In his Summary of Argument, the father contended a vexatious proceedings order should be made against the mother “to prevent further proceedings to the courts on matters of international travel, flight risk and domestic violence allegations”. Although an application for such an order ought to have been included in a formal application, the magnitude of the mother’s persistent non-compliance with orders made in relation to this appeal made it very difficult for the father to prepare and present his response to it. As the mother was given great latitude and it is appropriate that some latitude is also extended to the father.

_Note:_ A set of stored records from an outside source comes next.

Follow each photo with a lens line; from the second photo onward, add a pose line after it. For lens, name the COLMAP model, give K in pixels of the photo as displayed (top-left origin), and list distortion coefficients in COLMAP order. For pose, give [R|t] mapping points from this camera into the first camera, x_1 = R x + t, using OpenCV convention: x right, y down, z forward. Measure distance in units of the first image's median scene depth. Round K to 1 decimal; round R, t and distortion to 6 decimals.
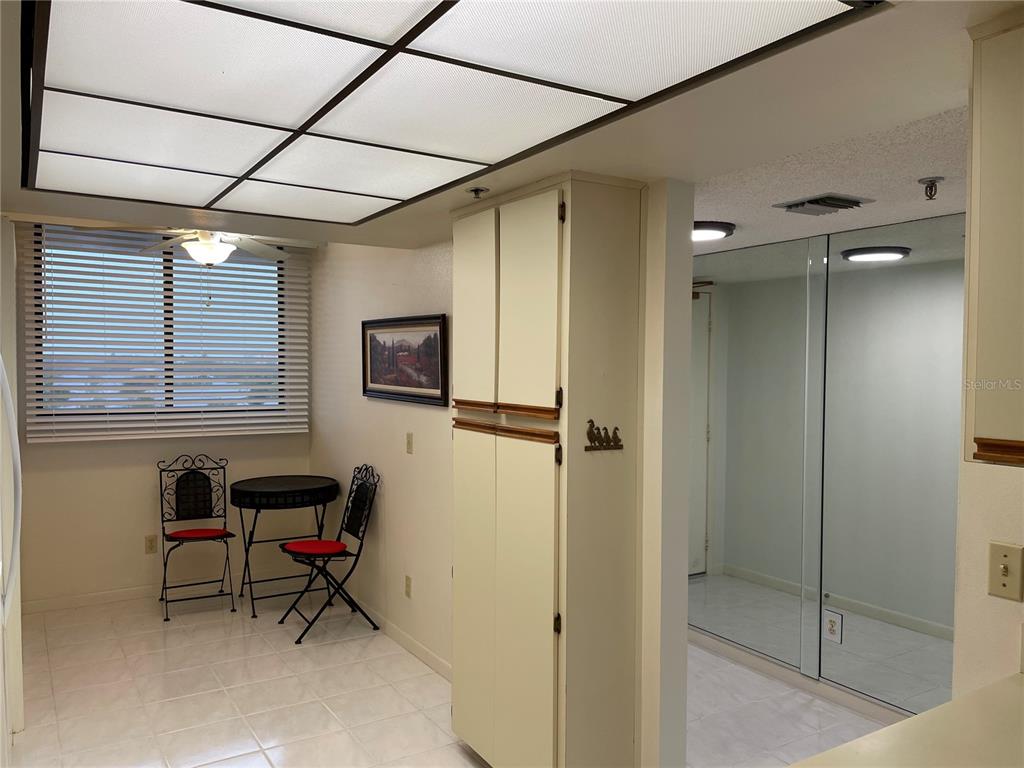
lens RADIAL K [[767.3, 0, 493.7], [0, 767.3, 389.2], [0, 0, 1]] dist [0.070605, -0.085412]
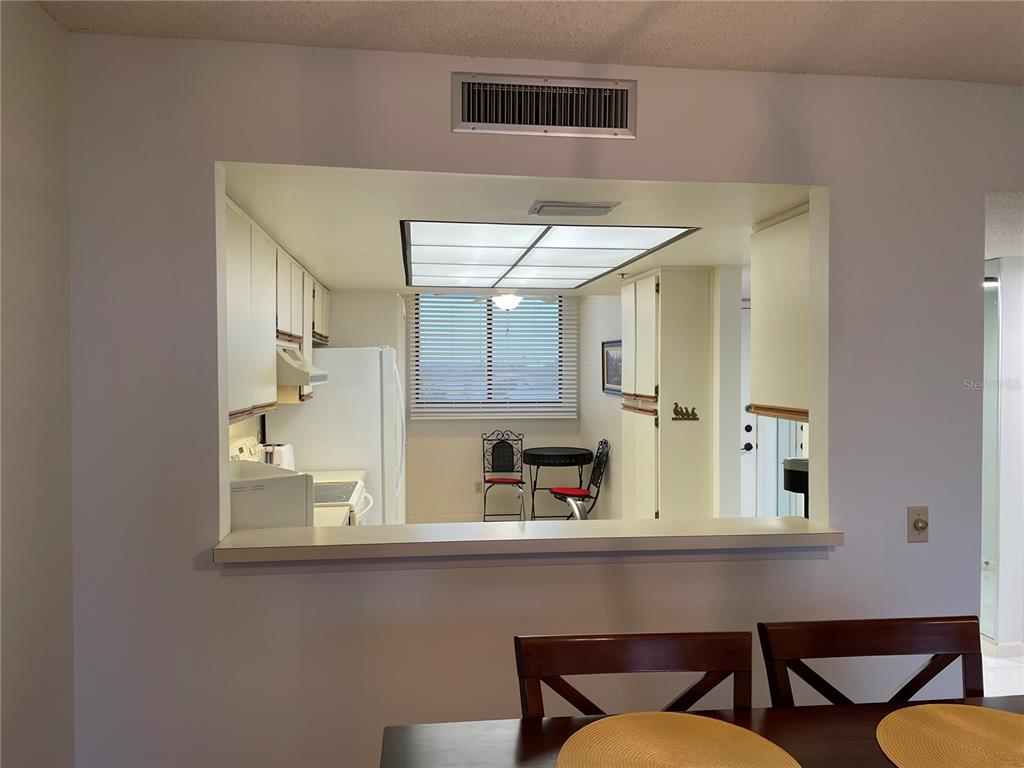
lens RADIAL K [[767.3, 0, 509.9], [0, 767.3, 382.7], [0, 0, 1]] dist [0.070605, -0.085412]
pose [[0.912725, 0.000573, -0.408575, 0.354535], [-0.006041, 0.999909, -0.012093, 0.012202], [0.408531, 0.013506, 0.912645, -0.551584]]
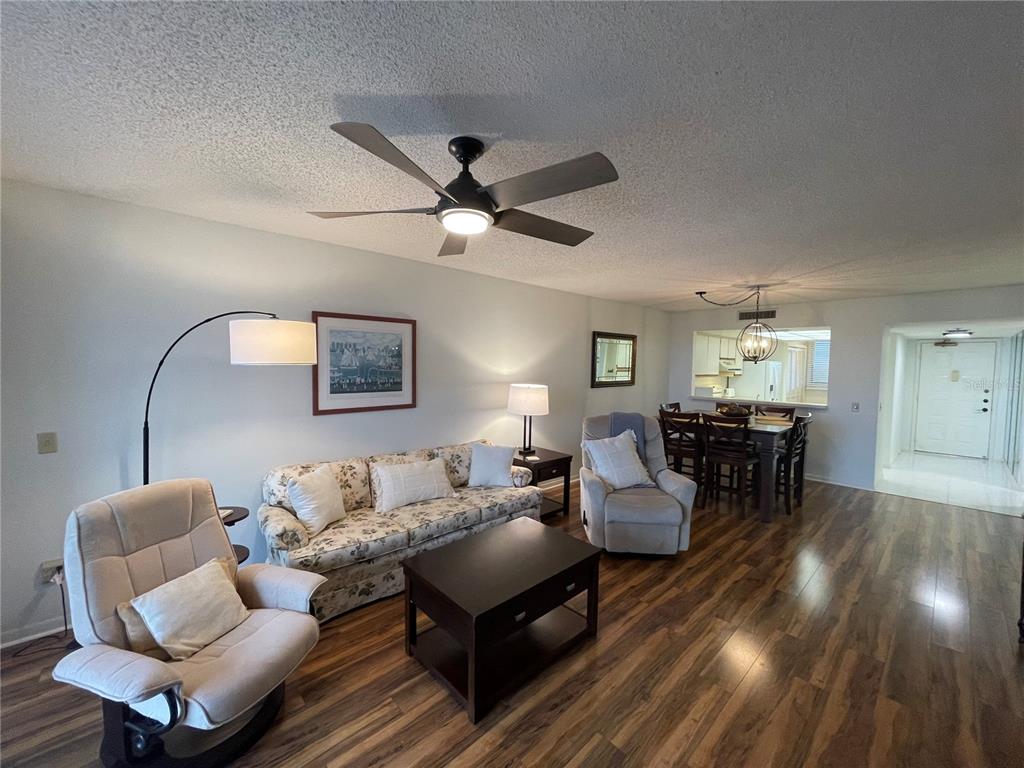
lens RADIAL K [[410.0, 0, 510.5], [0, 410.0, 383.1], [0, 0, 1]] dist [-0.002342, -0.001308]
pose [[0.193549, 0.043810, -0.980112, 1.648302], [-0.046535, 0.998288, 0.035433, 0.046752], [0.979986, 0.038751, 0.195256, -1.314250]]
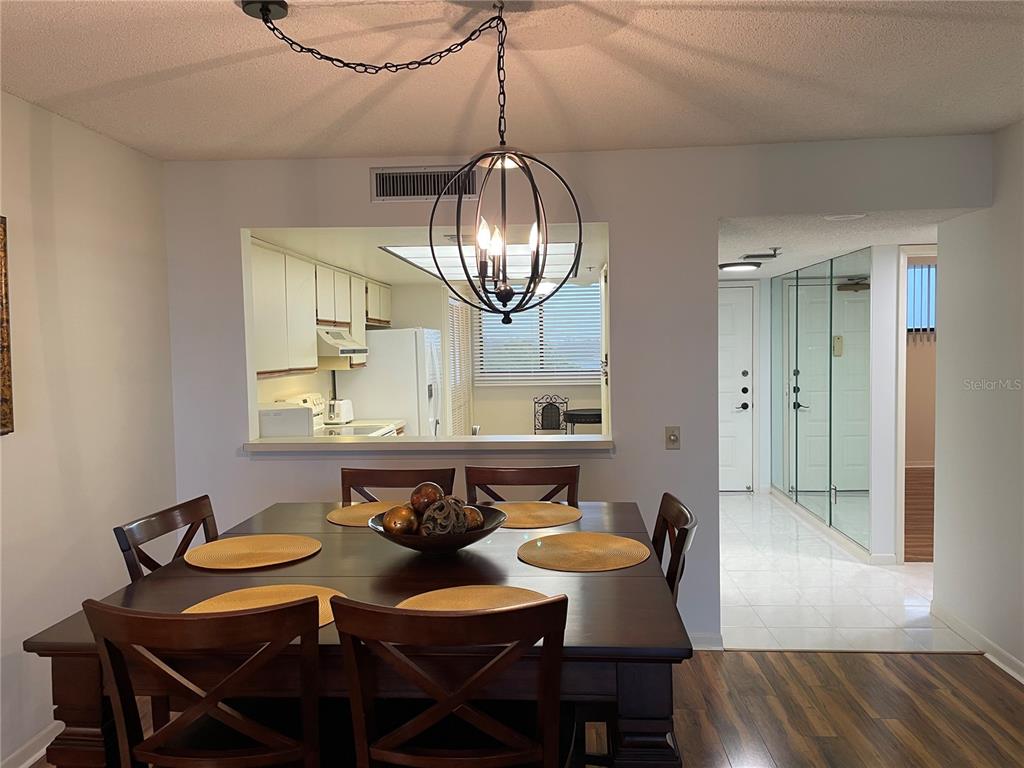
lens RADIAL K [[767.3, 0, 510.4], [0, 767.3, 386.3], [0, 0, 1]] dist [0.070605, -0.085412]
pose [[0.813679, 0.010090, -0.581226, 0.851381], [0.004641, 0.999705, 0.023851, 0.030065], [0.581295, -0.022105, 0.813392, -0.768055]]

It is his submission that the mother’s approach to these issues has been “vexatious, unmeritorious and harassing in nature” (Respondent father’s Summary of Argument at [26]). In support of a vexatious proceedings order he pointed to the mother’s lack of success in resisting his first application to take the children overseas (Asia), her lack of success on the third appeal (concerned with the trip to Asia), her lack of success in resisting his application for permission to take the children to Europe and what he assumed would be her lack of success on this appeal.

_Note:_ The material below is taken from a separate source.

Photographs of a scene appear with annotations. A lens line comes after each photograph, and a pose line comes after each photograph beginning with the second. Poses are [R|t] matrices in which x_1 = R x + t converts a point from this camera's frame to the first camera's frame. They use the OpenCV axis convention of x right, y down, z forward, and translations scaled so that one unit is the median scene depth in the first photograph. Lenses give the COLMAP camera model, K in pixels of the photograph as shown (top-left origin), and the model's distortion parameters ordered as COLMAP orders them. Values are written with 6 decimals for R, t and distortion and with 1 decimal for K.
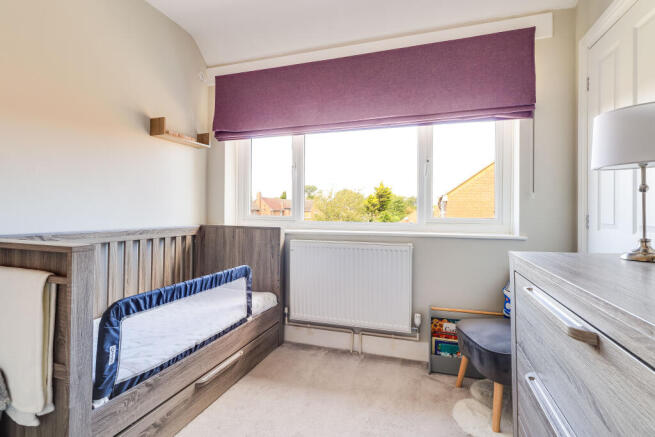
lens RADIAL K [[322.2, 0, 326.9], [0, 322.2, 209.9], [0, 0, 1]] dist [0.003054, 0.000410]
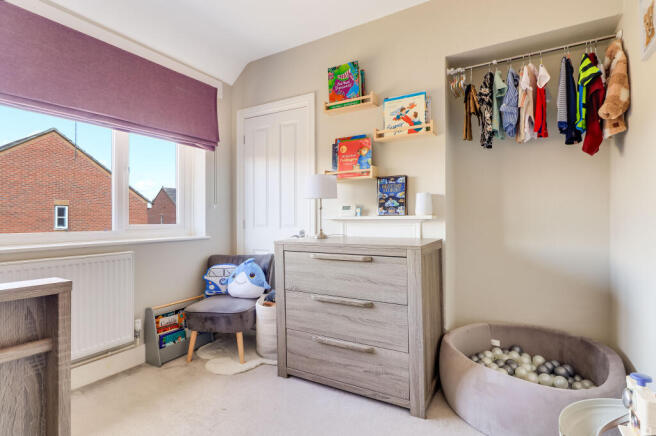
lens RADIAL K [[344.2, 0, 327.5], [0, 344.2, 218.1], [0, 0, 1]] dist [-0.027813, -0.000323]
pose [[0.184665, -0.005962, 0.982783, -0.736411], [0.000847, 0.999982, 0.005907, -0.003218], [-0.982801, -0.000258, 0.184667, 0.238752]]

The mother opposes a vexatious proceedings order against her and points out that she was successful in the first and second appeals and submits that a proper analysis of the litigation to date would not establish that she has “frequently instituted or conducted vexatious proceedings in Australian courts or tribunals” (s 102QB(1)(a)). I am inclined to agree. Although she has been unsuccessful on the occasions identified by the father it is difficult to see how her lack of success and approach to these actions could properly be categorised as a vexatious proceeding as that term is defined in s 102Q(1) of the Act.
However, it is appropriate to record that I have some disquiet about whether a Court exercising appellate jurisdiction is invested with power pursuant to s 102QB to make, in the first instance, a vexatious proceedings order. I have been unable to find examples where this or any other intermediate Court of Appeal has done so or considered this issue.

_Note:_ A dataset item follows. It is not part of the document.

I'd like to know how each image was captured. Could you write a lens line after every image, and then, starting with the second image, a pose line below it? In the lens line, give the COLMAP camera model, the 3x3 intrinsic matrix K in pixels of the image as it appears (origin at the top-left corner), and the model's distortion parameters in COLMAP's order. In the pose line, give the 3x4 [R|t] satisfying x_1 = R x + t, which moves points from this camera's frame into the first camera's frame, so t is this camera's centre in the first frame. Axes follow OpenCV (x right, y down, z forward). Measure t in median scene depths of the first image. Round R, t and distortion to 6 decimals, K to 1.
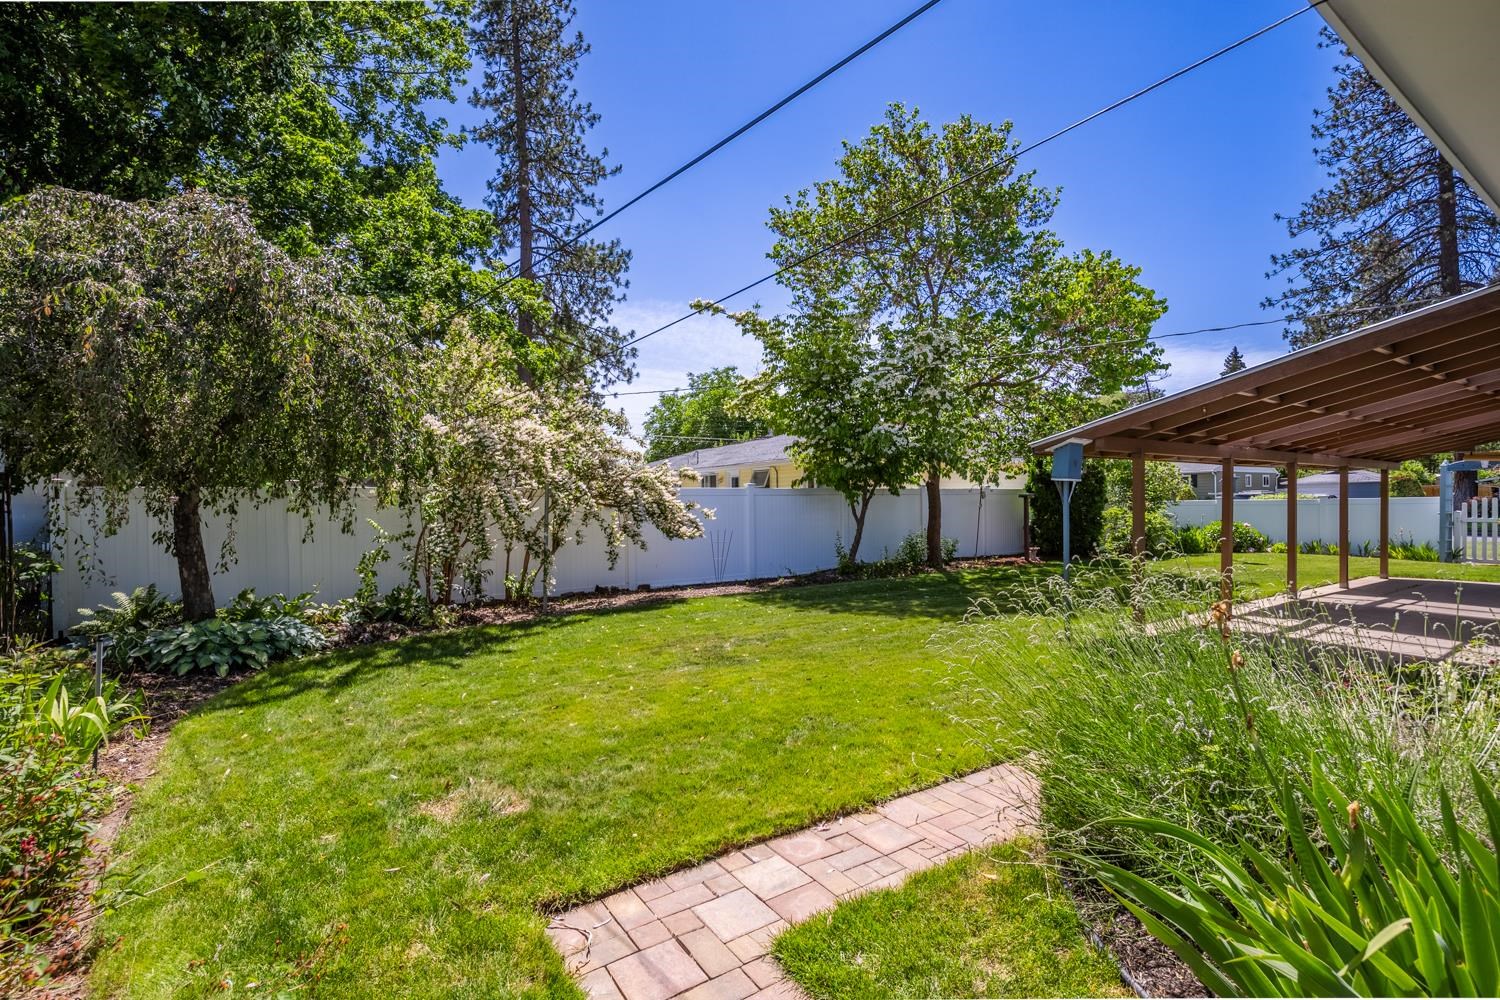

Section 102QB applies if a court exercising jurisdiction in “proceedings” under the Act is satisfied of the matters contained in the provision. Thus a court is defined in the widest terms and prima facie would include a court exercising appellate jurisdiction. However, the words “proceedings” is defined in s 4(1) of the Act to mean “a proceeding in a court, whether between parties or not, and includes cross-proceedings or an incidental proceeding in the course of or in connexion with a proceeding”. The definition does not make reference to an appeal and that term is separately defined in s 4(1). This tends to suggest, that in the first instance, it is a power vested in courts exercising original but not appellate jurisdiction. Without intending any disrespect to the parties, they were not able to assist me in relation to the point. Of course, a counter-argument may be that an appeal is a process “in connexion with a proceeding”.
Given that the father failed to establish the elements required in s 102QB and I did not have the benefit of argument on the point, this is an issue which can be considered on another occasion.
Costs
In the event he was successful, the father said there should be no order as to costs. I agree.
I certify that the preceding thirty-three (33) paragraphs are a true copy of the reasons for judgment of the Honourable Justice Ryan delivered on 23 March 2016.